Vanessa, the attractive young student who works as an assistant to Dr Machuca, was robbed on her way to the office the other day. She was on the bus during rush hour when the entire bus was hijacked. All were held at gunpoint and all were denuded of any valuables.

Rene the Pixel artist was late to visit a friend at his friend's parent's home. He rang the doorbell and was quickly let in. When his eyes adjusted to the cooler darker light of the salon, he saw the entire family sitting together on the couch surrounded by gunmen. No one was hurt but he lost his precious laptop, an item that in this economy will not be easily replaced.

These are small crimes and the victims can muster wry smiles because they walked away unhurt. In today's world they are hardly worth mentioning I suppose. And I walk, knowing that I am a prime victim and wondering if the D vitamins now synthesizing in my cells was really enough justification for this stroll. I walk and I feel eyes upon me. Most are curious and today none are menacing. Soon the guards of the mall are in sight. They were mushroom colored shirts with large numbers loosely stitched to their shirts. They look underpaid and expendable and I hardly think that any of them would take a bullet for me. On the corner an old man in a straw hat wanders from car to car begging for food money and waiting her turn is an Indian woman with a child in a makeshift sling. Behind this scene is a bill board that states that in fact, that this is a future location of a Staples office supply store. Coming soon...ah yes...it will be soon. Yes, I think to myself, something is coming but I‘ll be damned if I know what it is. I see all this out of the corner of my eye as the glass doors slide open and I step out of the glare and into the controlled atmosphere of the mall and somewhere in Greenland another huge chuck of glacier breaks off and falls into the sea.

Our planet is heating up much faster than any of our most knowledgeable scientists predicted. Just yesterday while wandering along the black sand beach of the Costa Azul I, in my coating of anti-ultraviolet ray lotion, came upon an enormous dying sea turtle. They are dying in large numbers and the reason is as yet unknown. Three buzzards circled in the air above me.

However now I am back in the cool, back in the familiar and though I have never been here before I have been here before. This place is one of those places that stand as a reminder to reread “The Air Conditioned Nightmare”.

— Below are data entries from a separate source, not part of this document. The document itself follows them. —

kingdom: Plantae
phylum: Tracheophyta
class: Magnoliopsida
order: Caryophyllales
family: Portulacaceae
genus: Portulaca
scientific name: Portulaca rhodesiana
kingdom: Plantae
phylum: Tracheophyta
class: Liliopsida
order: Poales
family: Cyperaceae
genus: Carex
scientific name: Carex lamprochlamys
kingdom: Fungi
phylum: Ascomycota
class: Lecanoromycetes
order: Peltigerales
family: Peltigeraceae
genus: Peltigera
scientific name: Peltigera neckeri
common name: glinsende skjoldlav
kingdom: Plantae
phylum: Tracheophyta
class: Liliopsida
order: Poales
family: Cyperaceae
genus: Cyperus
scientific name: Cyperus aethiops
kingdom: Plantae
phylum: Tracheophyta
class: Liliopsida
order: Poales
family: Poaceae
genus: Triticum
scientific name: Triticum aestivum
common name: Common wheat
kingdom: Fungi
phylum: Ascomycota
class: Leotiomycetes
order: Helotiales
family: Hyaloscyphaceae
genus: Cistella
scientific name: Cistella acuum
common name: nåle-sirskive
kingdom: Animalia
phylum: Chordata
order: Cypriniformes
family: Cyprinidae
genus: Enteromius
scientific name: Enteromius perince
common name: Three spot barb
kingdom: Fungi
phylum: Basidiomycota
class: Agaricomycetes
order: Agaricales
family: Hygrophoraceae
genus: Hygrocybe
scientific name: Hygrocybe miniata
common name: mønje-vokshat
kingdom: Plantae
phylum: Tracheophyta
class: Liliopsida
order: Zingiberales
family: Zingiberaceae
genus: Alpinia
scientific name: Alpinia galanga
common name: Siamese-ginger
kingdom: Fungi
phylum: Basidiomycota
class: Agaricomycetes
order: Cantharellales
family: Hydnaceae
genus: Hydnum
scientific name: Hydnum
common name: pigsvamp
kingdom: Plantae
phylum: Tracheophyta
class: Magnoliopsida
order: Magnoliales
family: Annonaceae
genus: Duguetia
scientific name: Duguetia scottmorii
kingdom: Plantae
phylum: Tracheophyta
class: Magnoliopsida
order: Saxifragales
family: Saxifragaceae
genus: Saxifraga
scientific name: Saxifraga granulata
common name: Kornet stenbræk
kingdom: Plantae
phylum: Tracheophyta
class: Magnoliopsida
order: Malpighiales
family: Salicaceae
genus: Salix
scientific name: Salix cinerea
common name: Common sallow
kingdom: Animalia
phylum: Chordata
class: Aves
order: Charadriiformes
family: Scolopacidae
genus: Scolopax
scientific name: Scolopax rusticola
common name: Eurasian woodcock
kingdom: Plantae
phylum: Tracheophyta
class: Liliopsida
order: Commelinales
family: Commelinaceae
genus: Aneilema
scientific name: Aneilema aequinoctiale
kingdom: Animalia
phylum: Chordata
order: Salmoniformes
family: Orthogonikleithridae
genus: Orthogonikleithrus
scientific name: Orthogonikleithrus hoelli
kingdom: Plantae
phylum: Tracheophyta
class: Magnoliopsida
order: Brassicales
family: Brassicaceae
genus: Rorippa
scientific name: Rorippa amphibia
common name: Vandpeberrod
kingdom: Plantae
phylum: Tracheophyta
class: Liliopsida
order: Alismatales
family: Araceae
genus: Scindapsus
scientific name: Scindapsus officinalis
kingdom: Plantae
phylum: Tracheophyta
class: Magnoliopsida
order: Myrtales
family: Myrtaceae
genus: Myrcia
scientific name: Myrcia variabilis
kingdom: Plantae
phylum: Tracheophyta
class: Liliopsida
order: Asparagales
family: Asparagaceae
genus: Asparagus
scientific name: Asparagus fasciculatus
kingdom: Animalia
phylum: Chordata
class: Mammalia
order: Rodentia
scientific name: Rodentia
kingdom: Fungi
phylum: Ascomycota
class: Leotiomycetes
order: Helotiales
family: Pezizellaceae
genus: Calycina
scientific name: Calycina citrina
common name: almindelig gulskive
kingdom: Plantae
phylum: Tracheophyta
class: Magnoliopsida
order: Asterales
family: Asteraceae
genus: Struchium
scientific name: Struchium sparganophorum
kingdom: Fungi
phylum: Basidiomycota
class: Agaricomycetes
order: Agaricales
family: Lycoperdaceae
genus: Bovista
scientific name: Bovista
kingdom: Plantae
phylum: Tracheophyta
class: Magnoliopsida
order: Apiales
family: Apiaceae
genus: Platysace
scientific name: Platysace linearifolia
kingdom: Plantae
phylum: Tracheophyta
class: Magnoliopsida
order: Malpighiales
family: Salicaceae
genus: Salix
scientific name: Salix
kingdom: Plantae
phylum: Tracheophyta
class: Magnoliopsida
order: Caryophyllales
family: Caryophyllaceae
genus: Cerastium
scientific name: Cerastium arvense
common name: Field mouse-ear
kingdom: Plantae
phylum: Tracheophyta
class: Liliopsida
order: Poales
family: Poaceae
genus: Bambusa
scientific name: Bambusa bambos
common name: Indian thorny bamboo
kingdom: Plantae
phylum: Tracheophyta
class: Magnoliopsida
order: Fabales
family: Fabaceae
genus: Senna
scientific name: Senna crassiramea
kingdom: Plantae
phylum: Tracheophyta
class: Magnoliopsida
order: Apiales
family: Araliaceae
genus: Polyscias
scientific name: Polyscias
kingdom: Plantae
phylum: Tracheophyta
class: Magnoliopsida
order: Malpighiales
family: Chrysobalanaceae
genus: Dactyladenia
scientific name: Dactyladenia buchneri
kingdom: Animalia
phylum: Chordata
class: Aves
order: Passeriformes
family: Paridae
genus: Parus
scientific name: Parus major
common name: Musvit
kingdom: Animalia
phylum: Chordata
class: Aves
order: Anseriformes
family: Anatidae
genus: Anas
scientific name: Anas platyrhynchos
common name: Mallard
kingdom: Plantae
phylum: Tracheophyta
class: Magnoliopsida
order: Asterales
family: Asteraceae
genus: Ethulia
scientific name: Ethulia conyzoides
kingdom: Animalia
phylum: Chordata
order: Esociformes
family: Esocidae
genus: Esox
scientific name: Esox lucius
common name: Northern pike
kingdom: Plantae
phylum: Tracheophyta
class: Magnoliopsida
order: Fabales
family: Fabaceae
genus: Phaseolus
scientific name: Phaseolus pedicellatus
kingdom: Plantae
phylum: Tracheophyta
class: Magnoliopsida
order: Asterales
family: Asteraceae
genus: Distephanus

I must admit that I do feel secure in the safety of the mall. Air-conditioned and safe surrounded by familiar brands and logos. Nothing is better than the taste of a brand name coffee while checking out the latest designs in jeans, sneakers and weaponry. New weapons… to assist me in protecting my synthetic realities. A weapon to level the playing field should I tip my hand in a careless moment. An arsenal to deal with anyone from the external mall reality, someone who might attempt to burst my bubble. These weapons are expensive and cost real money but if you buy those $250 sneakers you will increase your chances of provoking conflict with a have-not. Such is the price of high style and delusions of relevance.

That bullet proof vest is how much? Ouch…Do you have anything less pricy? Perhaps one that is just a bit less bullet resistant and in a darker shade?